As planet warms, a superbug fungus has started killing humans

In 2009, officials in Japan identified the presence of a deadly 'superbug' fungus called Candida auris in a human patient for the first time. Other infections involving this fungus began popping up in hospitals around the world, including in the United States in 2016, according to the CDC. The sudden rise of C. auris as a human pathogen was surprising and a new study indicates that climate change may be the cause.

Most fungal species are adapted to living in relatively cool natural environments like the soil and trees. Humans, in comparison, are typically too warm for fungus infections to happen, making such cases rare and limited to only a small percentage of known fungal species.

That may change, however, as the planet becomes warmer and fungus species start adapting to the warmer temperatures. That's according to a study led by Johns Hopkins Bloomberg School of Public Health's Arturo Casadevall, MD, PhD, who previously published a 2010 paper warning that climate change could spur the rise of more fungal pathogens.

=== Task to complete ===
Answer these questions from the article on the superbug fungus:
1. In which year did officials in Japan first identify Candida auris in a human patient?
2. What kind of environments are most fungal species adapted to living in?
3. In which year did Arturo Casadevall publish a paper warning that climate change could spur the rise of more fungal pathogens?

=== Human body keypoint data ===
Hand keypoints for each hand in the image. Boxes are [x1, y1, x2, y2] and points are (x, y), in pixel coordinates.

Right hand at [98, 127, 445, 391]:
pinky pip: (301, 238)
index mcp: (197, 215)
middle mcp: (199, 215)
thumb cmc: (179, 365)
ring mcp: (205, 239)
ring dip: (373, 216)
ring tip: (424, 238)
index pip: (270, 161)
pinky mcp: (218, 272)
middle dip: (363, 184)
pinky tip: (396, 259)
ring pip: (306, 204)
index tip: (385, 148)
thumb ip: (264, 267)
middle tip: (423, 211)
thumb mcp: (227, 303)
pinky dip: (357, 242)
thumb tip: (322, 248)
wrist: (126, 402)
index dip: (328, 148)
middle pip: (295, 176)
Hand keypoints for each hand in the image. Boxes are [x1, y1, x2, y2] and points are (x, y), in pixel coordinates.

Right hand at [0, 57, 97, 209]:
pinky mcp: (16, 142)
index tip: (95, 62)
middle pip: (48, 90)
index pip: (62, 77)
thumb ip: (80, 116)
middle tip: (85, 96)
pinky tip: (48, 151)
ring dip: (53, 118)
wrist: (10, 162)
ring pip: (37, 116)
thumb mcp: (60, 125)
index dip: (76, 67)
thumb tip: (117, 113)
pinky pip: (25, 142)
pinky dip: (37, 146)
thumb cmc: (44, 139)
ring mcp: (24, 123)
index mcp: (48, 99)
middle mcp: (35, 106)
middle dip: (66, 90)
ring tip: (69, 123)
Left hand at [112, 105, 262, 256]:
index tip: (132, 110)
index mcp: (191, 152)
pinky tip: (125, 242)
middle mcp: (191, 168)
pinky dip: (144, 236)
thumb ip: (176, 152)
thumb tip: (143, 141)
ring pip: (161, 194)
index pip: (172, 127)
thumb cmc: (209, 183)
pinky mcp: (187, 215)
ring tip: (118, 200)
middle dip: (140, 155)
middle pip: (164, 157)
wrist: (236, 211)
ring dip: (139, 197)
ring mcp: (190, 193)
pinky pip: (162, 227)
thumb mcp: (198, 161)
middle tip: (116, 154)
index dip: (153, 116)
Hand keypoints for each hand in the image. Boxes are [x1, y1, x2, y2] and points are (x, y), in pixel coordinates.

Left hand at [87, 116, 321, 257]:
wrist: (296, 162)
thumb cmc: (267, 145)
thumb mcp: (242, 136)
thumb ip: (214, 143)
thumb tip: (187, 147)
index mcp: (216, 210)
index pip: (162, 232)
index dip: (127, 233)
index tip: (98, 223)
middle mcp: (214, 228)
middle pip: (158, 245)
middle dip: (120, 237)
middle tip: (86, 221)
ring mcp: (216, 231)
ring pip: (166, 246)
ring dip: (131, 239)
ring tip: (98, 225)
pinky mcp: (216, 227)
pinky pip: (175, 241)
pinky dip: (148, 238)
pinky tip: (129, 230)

=== Exercise response ===
1. 2009
2. Relatively cool natural environments, such as the soil and trees
3. 2010